→ DATA PROVIDED
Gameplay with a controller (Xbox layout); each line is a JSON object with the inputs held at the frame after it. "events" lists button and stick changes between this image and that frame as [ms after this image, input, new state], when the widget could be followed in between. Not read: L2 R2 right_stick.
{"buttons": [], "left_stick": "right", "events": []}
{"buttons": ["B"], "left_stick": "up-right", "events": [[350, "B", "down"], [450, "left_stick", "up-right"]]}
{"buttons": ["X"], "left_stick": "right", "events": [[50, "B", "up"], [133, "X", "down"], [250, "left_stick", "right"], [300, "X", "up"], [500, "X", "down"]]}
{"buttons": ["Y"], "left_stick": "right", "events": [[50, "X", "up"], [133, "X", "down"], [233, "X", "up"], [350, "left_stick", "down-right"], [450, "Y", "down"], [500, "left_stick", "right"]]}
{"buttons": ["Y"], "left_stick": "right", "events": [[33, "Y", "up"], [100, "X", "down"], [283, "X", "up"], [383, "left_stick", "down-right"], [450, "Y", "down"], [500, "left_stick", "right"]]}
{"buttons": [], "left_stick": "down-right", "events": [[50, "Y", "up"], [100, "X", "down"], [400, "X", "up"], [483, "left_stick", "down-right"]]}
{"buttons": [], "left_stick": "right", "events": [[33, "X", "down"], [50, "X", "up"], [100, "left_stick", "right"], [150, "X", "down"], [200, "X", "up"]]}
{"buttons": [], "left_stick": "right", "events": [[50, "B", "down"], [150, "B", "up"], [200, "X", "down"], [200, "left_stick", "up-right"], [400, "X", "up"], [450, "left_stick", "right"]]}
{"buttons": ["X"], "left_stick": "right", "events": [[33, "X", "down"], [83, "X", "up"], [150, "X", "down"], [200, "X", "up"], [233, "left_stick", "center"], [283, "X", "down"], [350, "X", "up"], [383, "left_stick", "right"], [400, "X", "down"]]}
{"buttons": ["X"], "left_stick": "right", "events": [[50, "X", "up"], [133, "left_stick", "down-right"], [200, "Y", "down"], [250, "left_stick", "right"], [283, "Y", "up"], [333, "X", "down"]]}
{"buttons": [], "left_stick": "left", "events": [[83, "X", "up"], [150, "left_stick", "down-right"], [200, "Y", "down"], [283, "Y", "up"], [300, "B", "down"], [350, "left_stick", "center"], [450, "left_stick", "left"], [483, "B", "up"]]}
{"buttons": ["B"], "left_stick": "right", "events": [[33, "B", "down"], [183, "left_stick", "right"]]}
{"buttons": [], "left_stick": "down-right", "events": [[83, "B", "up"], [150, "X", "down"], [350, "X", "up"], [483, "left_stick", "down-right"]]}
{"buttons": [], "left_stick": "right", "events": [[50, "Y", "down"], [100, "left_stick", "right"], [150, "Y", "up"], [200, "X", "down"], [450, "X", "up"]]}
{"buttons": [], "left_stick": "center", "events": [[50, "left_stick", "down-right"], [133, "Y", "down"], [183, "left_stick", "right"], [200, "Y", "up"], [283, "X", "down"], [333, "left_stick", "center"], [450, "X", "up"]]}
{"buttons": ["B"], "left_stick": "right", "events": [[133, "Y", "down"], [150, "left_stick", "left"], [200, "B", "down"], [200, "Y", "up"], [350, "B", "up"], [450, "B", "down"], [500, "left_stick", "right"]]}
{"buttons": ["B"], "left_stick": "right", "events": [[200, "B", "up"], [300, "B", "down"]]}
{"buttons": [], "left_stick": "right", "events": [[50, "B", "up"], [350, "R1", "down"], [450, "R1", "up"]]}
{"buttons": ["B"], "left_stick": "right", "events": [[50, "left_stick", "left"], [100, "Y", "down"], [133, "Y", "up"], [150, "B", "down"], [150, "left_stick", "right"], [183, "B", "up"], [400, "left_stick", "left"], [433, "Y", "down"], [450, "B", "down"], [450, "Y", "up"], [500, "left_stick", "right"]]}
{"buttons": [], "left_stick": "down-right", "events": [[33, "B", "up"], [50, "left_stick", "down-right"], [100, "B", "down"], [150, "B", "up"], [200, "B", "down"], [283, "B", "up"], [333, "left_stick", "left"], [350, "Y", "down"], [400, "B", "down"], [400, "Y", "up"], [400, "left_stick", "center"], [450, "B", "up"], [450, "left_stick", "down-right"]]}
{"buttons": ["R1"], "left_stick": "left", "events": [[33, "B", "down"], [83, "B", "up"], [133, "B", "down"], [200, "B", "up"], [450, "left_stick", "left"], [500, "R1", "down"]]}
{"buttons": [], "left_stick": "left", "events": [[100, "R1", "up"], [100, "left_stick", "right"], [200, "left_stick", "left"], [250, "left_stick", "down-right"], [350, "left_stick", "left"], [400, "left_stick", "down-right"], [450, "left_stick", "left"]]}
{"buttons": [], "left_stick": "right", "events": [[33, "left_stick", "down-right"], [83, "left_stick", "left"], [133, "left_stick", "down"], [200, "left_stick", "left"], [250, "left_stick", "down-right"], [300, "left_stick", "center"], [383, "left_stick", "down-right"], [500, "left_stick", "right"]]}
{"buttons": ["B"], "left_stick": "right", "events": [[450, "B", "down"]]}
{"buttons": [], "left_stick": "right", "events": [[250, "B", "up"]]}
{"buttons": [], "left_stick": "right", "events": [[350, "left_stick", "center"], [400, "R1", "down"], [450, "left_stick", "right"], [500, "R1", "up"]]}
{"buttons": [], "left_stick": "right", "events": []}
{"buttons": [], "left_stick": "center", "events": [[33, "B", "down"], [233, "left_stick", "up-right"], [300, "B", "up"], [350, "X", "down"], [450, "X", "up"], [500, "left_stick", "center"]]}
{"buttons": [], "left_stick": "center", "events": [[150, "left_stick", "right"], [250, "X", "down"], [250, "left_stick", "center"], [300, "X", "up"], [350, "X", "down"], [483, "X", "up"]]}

→ YOUR OBJECTIVE
Transcribe all of the material exactly as it appears.

→ OUTPUT FOR THIS EXERCISE
Gameplay with a controller (Xbox layout); each line is a JSON object with the inputs held at the frame after it. "events" lists button and stick changes between this image and that frame as [ms after this image, input, new state], when the widget could be followed in between. Not read: L2 R2 right_stick.
{"buttons": [], "left_stick": "right", "events": []}
{"buttons": ["B"], "left_stick": "up-right", "events": [[350, "B", "down"], [450, "left_stick", "up-right"]]}
{"buttons": ["X"], "left_stick": "right", "events": [[50, "B", "up"], [133, "X", "down"], [250, "left_stick", "right"], [300, "X", "up"], [500, "X", "down"]]}
{"buttons": ["Y"], "left_stick": "right", "events": [[50, "X", "up"], [133, "X", "down"], [233, "X", "up"], [350, "left_stick", "down-right"], [450, "Y", "down"], [500, "left_stick", "right"]]}
{"buttons": ["Y"], "left_stick": "right", "events": [[33, "Y", "up"], [100, "X", "down"], [283, "X", "up"], [383, "left_stick", "down-right"], [450, "Y", "down"], [500, "left_stick", "right"]]}
{"buttons": [], "left_stick": "down-right", "events": [[50, "Y", "up"], [100, "X", "down"], [400, "X", "up"], [483, "left_stick", "down-right"]]}
{"buttons": [], "left_stick": "right", "events": [[33, "X", "down"], [50, "X", "up"], [100, "left_stick", "right"], [150, "X", "down"], [200, "X", "up"]]}
{"buttons": [], "left_stick": "right", "events": [[50, "B", "down"], [150, "B", "up"], [200, "X", "down"], [200, "left_stick", "up-right"], [400, "X", "up"], [450, "left_stick", "right"]]}
{"buttons": ["X"], "left_stick": "right", "events": [[33, "X", "down"], [83, "X", "up"], [150, "X", "down"], [200, "X", "up"], [233, "left_stick", "center"], [283, "X", "down"], [350, "X", "up"], [383, "left_stick", "right"], [400, "X", "down"]]}
{"buttons": ["X"], "left_stick": "right", "events": [[50, "X", "up"], [133, "left_stick", "down-right"], [200, "Y", "down"], [250, "left_stick", "right"], [283, "Y", "up"], [333, "X", "down"]]}
{"buttons": [], "left_stick": "left", "events": [[83, "X", "up"], [150, "left_stick", "down-right"], [200, "Y", "down"], [283, "Y", "up"], [300, "B", "down"], [350, "left_stick", "center"], [450, "left_stick", "left"], [483, "B", "up"]]}
{"buttons": ["B"], "left_stick": "right", "events": [[33, "B", "down"], [183, "left_stick", "right"]]}
{"buttons": [], "left_stick": "down-right", "events": [[83, "B", "up"], [150, "X", "down"], [350, "X", "up"], [483, "left_stick", "down-right"]]}
{"buttons": [], "left_stick": "right", "events": [[50, "Y", "down"], [100, "left_stick", "right"], [150, "Y", "up"], [200, "X", "down"], [450, "X", "up"]]}
{"buttons": [], "left_stick": "center", "events": [[50, "left_stick", "down-right"], [133, "Y", "down"], [183, "left_stick", "right"], [200, "Y", "up"], [283, "X", "down"], [333, "left_stick", "center"], [450, "X", "up"]]}
{"buttons": ["B"], "left_stick": "right", "events": [[133, "Y", "down"], [150, "left_stick", "left"], [200, "B", "down"], [200, "Y", "up"], [350, "B", "up"], [450, "B", "down"], [500, "left_stick", "right"]]}
{"buttons": ["B"], "left_stick": "right", "events": [[200, "B", "up"], [300, "B", "down"]]}
{"buttons": [], "left_stick": "right", "events": [[50, "B", "up"], [350, "R1", "down"], [450, "R1", "up"]]}
{"buttons": ["B"], "left_stick": "right", "events": [[50, "left_stick", "left"], [100, "Y", "down"], [133, "Y", "up"], [150, "B", "down"], [150, "left_stick", "right"], [183, "B", "up"], [400, "left_stick", "left"], [433, "Y", "down"], [450, "B", "down"], [450, "Y", "up"], [500, "left_stick", "right"]]}
{"buttons": [], "left_stick": "down-right", "events": [[33, "B", "up"], [50, "left_stick", "down-right"], [100, "B", "down"], [150, "B", "up"], [200, "B", "down"], [283, "B", "up"], [333, "left_stick", "left"], [350, "Y", "down"], [400, "B", "down"], [400, "Y", "up"], [400, "left_stick", "center"], [450, "B", "up"], [450, "left_stick", "down-right"]]}
{"buttons": ["R1"], "left_stick": "left", "events": [[33, "B", "down"], [83, "B", "up"], [133, "B", "down"], [200, "B", "up"], [450, "left_stick", "left"], [500, "R1", "down"]]}
{"buttons": [], "left_stick": "left", "events": [[100, "R1", "up"], [100, "left_stick", "right"], [200, "left_stick", "left"], [250, "left_stick", "down-right"], [350, "left_stick", "left"], [400, "left_stick", "down-right"], [450, "left_stick", "left"]]}
{"buttons": [], "left_stick": "right", "events": [[33, "left_stick", "down-right"], [83, "left_stick", "left"], [133, "left_stick", "down"], [200, "left_stick", "left"], [250, "left_stick", "down-right"], [300, "left_stick", "center"], [383, "left_stick", "down-right"], [500, "left_stick", "right"]]}
{"buttons": ["B"], "left_stick": "right", "events": [[450, "B", "down"]]}
{"buttons": [], "left_stick": "right", "events": [[250, "B", "up"]]}
{"buttons": [], "left_stick": "right", "events": [[350, "left_stick", "center"], [400, "R1", "down"], [450, "left_stick", "right"], [500, "R1", "up"]]}
{"buttons": [], "left_stick": "right", "events": []}
{"buttons": [], "left_stick": "center", "events": [[33, "B", "down"], [233, "left_stick", "up-right"], [300, "B", "up"], [350, "X", "down"], [450, "X", "up"], [500, "left_stick", "center"]]}
{"buttons": [], "left_stick": "center", "events": [[150, "left_stick", "right"], [250, "X", "down"], [250, "left_stick", "center"], [300, "X", "up"], [350, "X", "down"], [483, "X", "up"]]}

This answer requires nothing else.